As the photos emerged from a seemingly “relaxed” environment, the control only intensified. “I have my doubts, based on how the club themselves have described it, as to whether Celtic’s trip to Dubai was really essential,” Sturgeon said. “I have doubts based on some of the images I have seen whether the compliance with the bubble rules was strict enough.” Celtic did not break the laws but abused their spirit.
Gavin Strachan, left in charge in the dugout against Hibs, doubled the club’s position. He said: “It is unfortunate that one person caught the virus, but there is no regret about the clearance we got and the protocols we followed, which we did. all season. It is unfortunate that we had a positive, which we could have had at any time.
“It’s a trip that has been done over the last few years and has yielded very positive results, so the thinking behind that was to keep that up and try to galvanize and push into the second half of the season. It may have escaped Strachan’s attention that a number of things deemed absolutely perfect “over the past few years” are not on the table at the moment.
Andy Walker, a man immersed in Celtic, was wonderfully resuscitating during Sky coverage on Monday night. “What Celtic’s support deserves is a little contrition from someone who has a bit of strength at this club,” said the former striker. “They are being changed and this is completely unacceptable.”
The mess leaves the Scottish Professional Football League – quite unimpressive under normal circumstances, let alone a crisis – in a pickle sort. After St Mirren and Kilmarnock were unable to play matches earlier in the season, opponents were awarded 3-0 wins. The clubs appealed. Boxing Day – months after the meetings in question – saw a hilarious but necessary reconfiguration of the table due to said calls.
Not only did SPFL allow Celtic to travel to Dubai, but the league moved the Hibs game – much to the chagrin of the Edinburgh club – to make it easier. As this absurdity unfolded, Celtic had two matches in hand. Neil Doncaster, the managing director of FPSL, was previously very reluctant about the schedules. Celtic were allowed to take out the midweeks while behind in matches based on the winter sun.
The SPFL appears to be much more interested in Covid’s results than the causes, especially when it comes to small clubs with small teams. Celtic played Hibs, hence the integrity of the competition and damage to the image beyond apparently doesn’t matter.

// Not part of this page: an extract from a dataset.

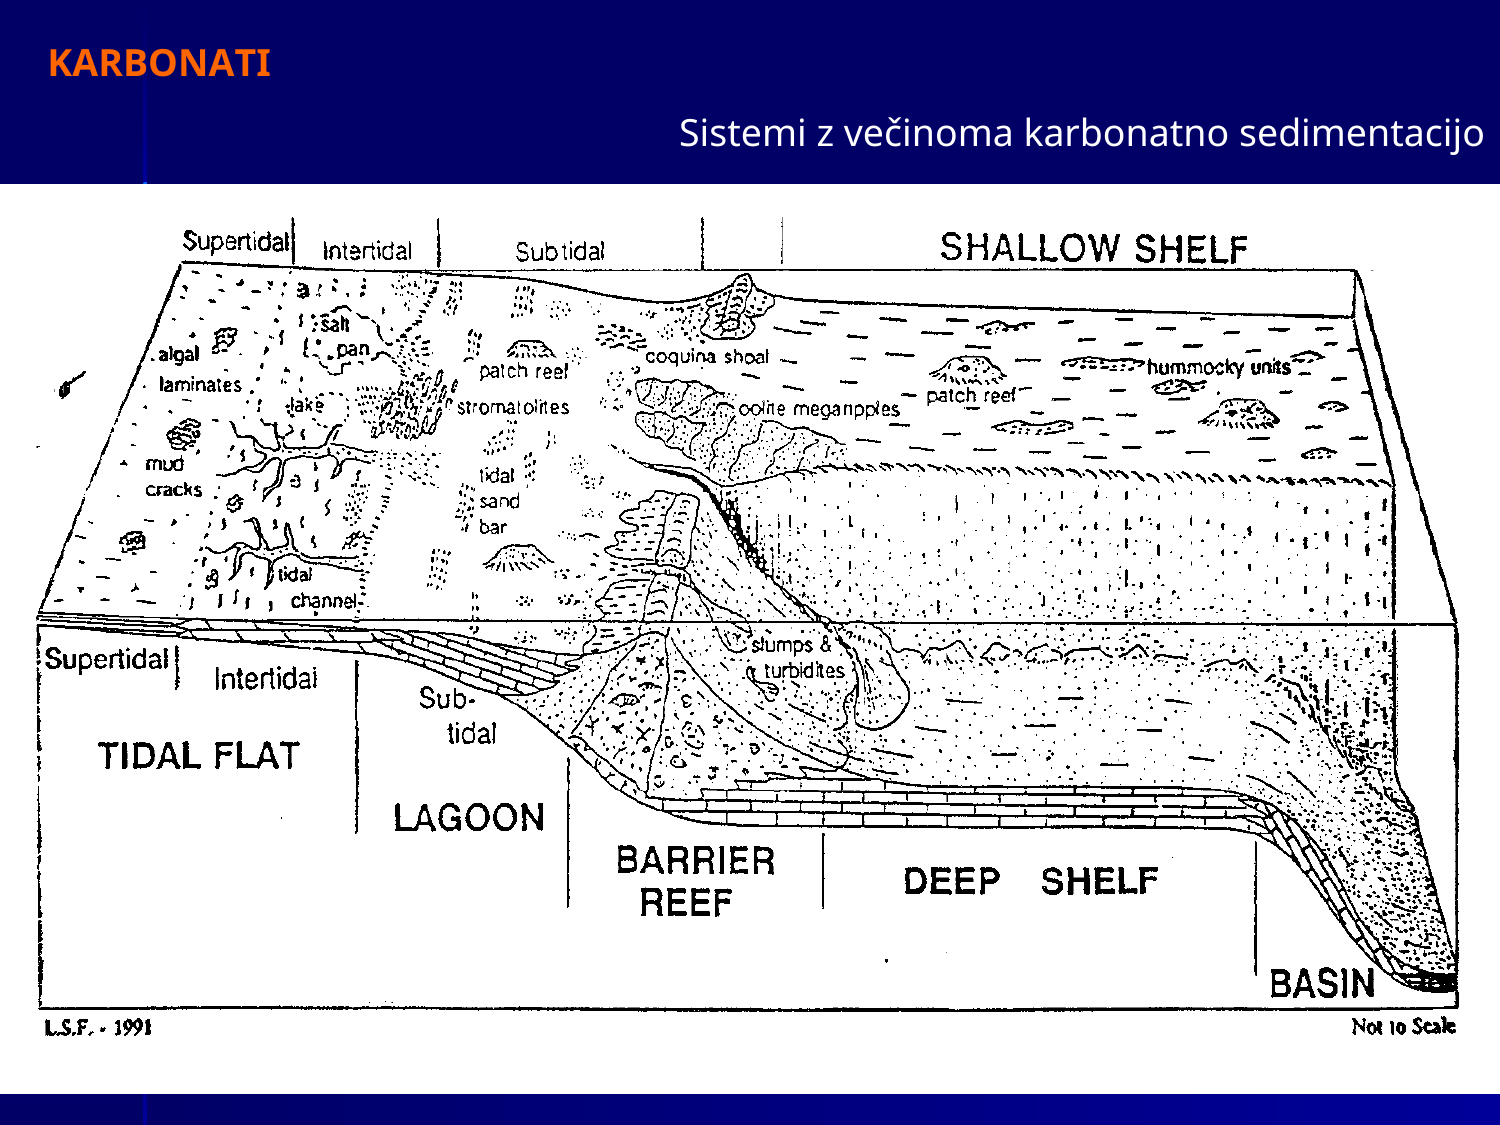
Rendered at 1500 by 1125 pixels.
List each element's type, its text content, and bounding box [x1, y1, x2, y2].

text_box Sistemi z večinoma karbonatno sedimentacijo [664, 101, 1500, 163]
picture [0, 184, 1500, 1094]
text_box KARBONATI [32, 30, 286, 92]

Hibs asked Celtic for a new test, a perfectly valid request even on the optics level, and was refused by their opponents and the SPFL. There is complete silence from Doncaster, its chairman Murdoch MacLennan, and non-executive directors involved in yet another farce. This is, however, predictable.
Dubai will forever serve as an inauspicious point of reference in this 2020-2021 Celtic campaign. Even in such an inconstant affair, it will take a lot for the club’s support to return to the side. The sequel will only portray a happy place if Celtic admits glaring failures.